The React Native package report also shows how routine installs can become execution points. A dependency update, extension update, or GitHub clone can now carry the same risk as opening a suspicious attachment.
The immediate botnet disruption gives defenders a chance to clean up. The long-term lesson is harder: package registries, IDE marketplaces, source repositories, and CI/CD systems are now part of the security perimeter, and companies need to defend them as one connected environment.
FAQ
Glassworm is a developer-targeting malware campaign that abused trusted software development tools, including VS Code-compatible extensions, npm packages, Python projects, and GitHub repositories. It was designed to steal credentials, harvest secrets, and maintain access to infected machines.

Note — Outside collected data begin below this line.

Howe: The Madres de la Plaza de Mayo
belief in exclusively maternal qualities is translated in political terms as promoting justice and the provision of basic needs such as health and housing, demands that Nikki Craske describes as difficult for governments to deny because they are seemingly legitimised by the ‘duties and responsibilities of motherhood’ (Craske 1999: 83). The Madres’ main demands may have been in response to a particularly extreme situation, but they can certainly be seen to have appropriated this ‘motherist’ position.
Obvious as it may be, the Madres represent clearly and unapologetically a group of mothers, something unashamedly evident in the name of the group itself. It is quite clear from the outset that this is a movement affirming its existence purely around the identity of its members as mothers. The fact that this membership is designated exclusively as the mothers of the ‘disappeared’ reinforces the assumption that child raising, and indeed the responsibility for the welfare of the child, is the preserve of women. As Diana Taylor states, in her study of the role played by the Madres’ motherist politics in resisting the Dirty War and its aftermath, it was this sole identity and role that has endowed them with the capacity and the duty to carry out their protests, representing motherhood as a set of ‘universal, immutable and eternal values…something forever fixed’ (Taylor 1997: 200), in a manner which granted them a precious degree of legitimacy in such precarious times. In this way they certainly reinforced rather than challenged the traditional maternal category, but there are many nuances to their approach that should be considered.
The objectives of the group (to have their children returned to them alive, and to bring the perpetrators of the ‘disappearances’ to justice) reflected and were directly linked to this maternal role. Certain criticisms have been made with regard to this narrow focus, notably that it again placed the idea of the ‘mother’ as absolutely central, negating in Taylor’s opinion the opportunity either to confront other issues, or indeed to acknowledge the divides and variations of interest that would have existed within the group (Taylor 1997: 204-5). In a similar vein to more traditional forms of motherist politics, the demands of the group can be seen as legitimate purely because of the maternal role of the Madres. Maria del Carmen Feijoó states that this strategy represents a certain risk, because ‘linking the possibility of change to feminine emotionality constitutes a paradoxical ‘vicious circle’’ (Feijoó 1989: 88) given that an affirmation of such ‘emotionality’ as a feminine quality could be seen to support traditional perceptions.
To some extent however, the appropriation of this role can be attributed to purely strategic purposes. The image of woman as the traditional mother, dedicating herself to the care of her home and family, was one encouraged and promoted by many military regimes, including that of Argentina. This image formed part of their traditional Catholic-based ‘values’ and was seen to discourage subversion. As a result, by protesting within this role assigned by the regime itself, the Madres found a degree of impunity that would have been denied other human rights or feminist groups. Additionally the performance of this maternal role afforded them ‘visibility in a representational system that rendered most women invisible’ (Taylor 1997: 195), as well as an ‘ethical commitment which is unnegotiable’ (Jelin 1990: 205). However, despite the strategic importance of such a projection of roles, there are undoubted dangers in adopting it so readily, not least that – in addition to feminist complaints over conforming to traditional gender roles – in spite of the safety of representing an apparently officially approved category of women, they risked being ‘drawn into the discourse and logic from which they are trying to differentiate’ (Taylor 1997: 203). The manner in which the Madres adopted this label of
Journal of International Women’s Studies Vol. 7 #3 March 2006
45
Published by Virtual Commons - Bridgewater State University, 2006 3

CrowdStrike said it disrupted Glassworm on May 26, 2026, with help from Google and the Shadowserver Foundation. The operation hit four command-and-control channels at the same time, but affected systems still need cleanup and credential rotation.
Glassworm activity affected OpenVSX and VS Code-compatible extensions, npm packages, Python projects, PyPI-related workflows, and GitHub repositories. The campaign also used stolen developer credentials to spread into more repositories and packages.
Developers should remove suspicious extensions, audit dependencies, rotate GitHub and package registry tokens, check repositories for force-pushed code, review CI/CD secrets, and rebuild machines if credential theft or remote access is confirmed.